[Opening DATA EXTRACT section]
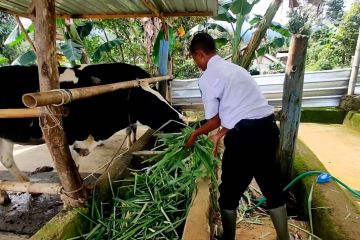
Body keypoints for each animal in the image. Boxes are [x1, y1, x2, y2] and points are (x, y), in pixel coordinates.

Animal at [0, 62, 184, 204]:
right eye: (151, 102)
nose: (183, 121)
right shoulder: (69, 140)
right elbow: (71, 170)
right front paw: (79, 198)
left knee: (6, 159)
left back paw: (28, 189)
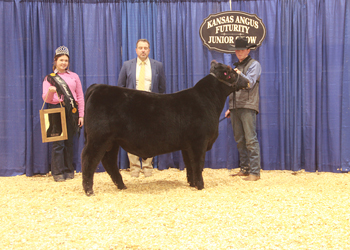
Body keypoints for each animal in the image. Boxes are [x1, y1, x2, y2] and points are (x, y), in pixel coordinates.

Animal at [82, 60, 249, 195]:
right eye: (231, 72)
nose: (247, 81)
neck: (208, 101)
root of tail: (98, 87)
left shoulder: (187, 145)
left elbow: (190, 165)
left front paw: (192, 184)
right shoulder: (199, 141)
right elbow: (198, 163)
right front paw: (200, 186)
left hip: (112, 141)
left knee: (108, 161)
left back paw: (121, 186)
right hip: (98, 137)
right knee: (88, 158)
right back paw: (89, 190)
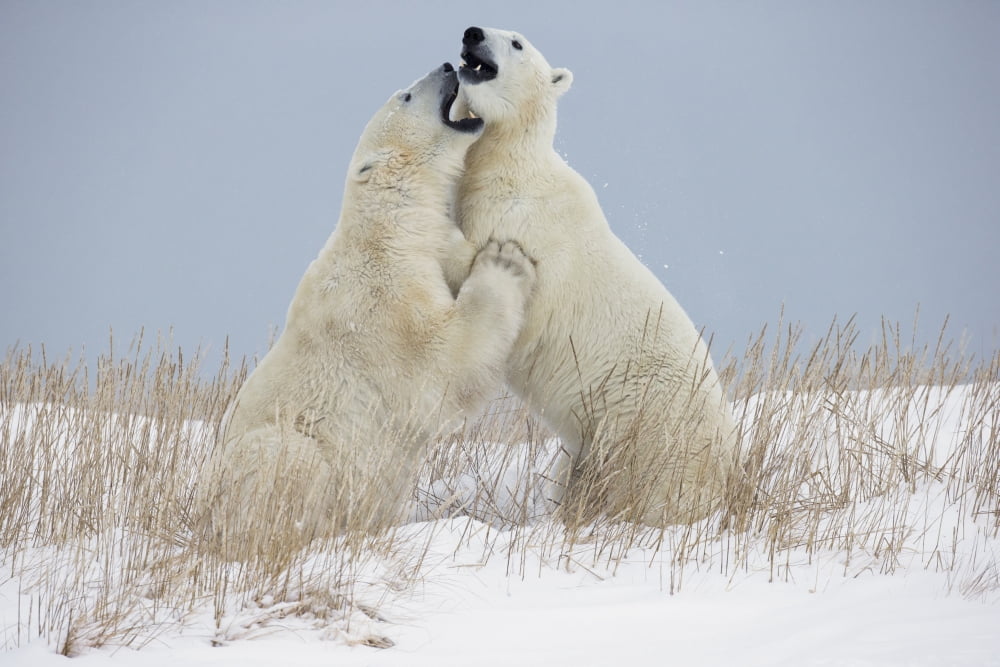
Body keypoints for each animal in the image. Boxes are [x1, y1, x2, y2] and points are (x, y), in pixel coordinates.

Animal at [196, 62, 536, 564]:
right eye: (406, 96)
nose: (447, 65)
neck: (388, 229)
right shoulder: (381, 300)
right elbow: (441, 367)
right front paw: (505, 259)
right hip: (267, 457)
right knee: (289, 457)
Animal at [452, 27, 739, 527]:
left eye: (517, 43)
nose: (472, 33)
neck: (511, 165)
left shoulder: (521, 222)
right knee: (574, 472)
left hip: (648, 423)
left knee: (647, 484)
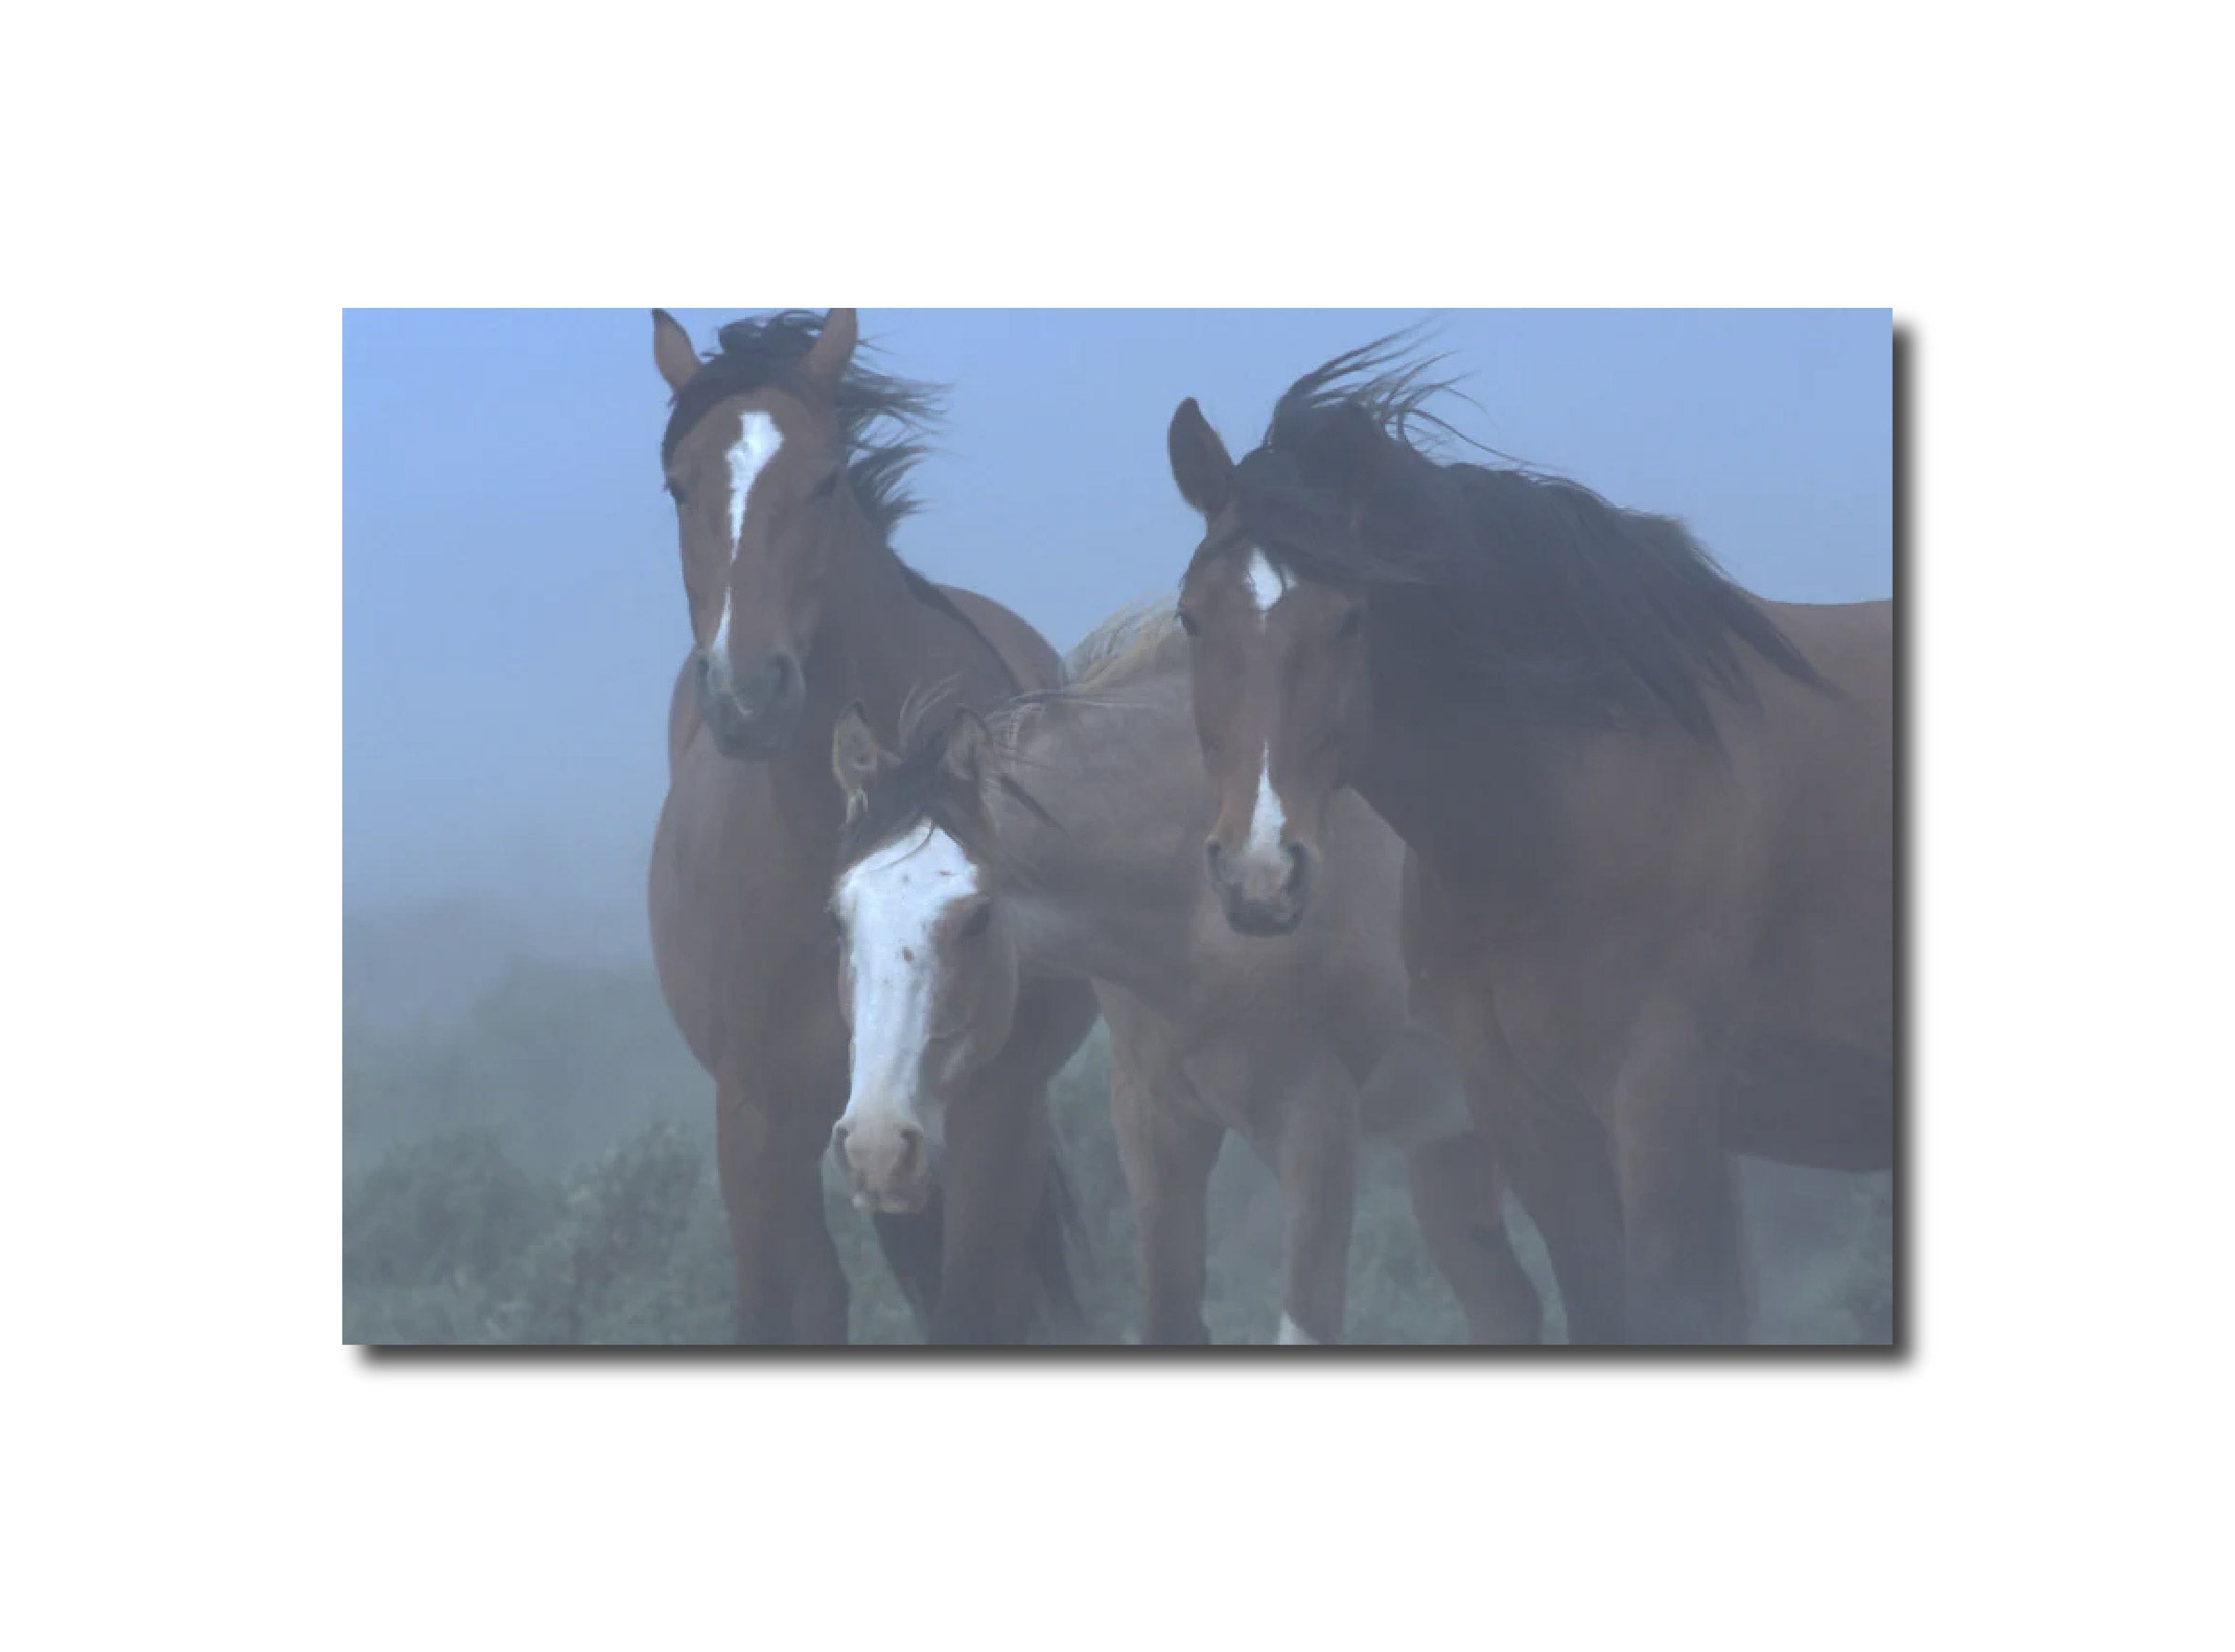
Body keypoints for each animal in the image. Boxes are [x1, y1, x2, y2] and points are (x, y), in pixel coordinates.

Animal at [645, 307, 1095, 1343]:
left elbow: (977, 1307)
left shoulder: (995, 1108)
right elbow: (788, 1306)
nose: (748, 693)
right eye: (678, 483)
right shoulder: (758, 1120)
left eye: (825, 479)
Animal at [825, 605, 1544, 1344]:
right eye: (838, 918)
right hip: (1449, 1141)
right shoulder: (1155, 1122)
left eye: (976, 918)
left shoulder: (1317, 1124)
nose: (878, 1147)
[Closing DATA EXTRACT section]
◆ **WORK INSTRUCTIONS**
Look through the entries above and copy each line that has "knee" in it.

◆ **REPLY**
left knee: (6, 159)
left knee: (108, 161)
right knee: (88, 158)
right knee: (289, 457)
right knee: (574, 472)
left knee: (647, 484)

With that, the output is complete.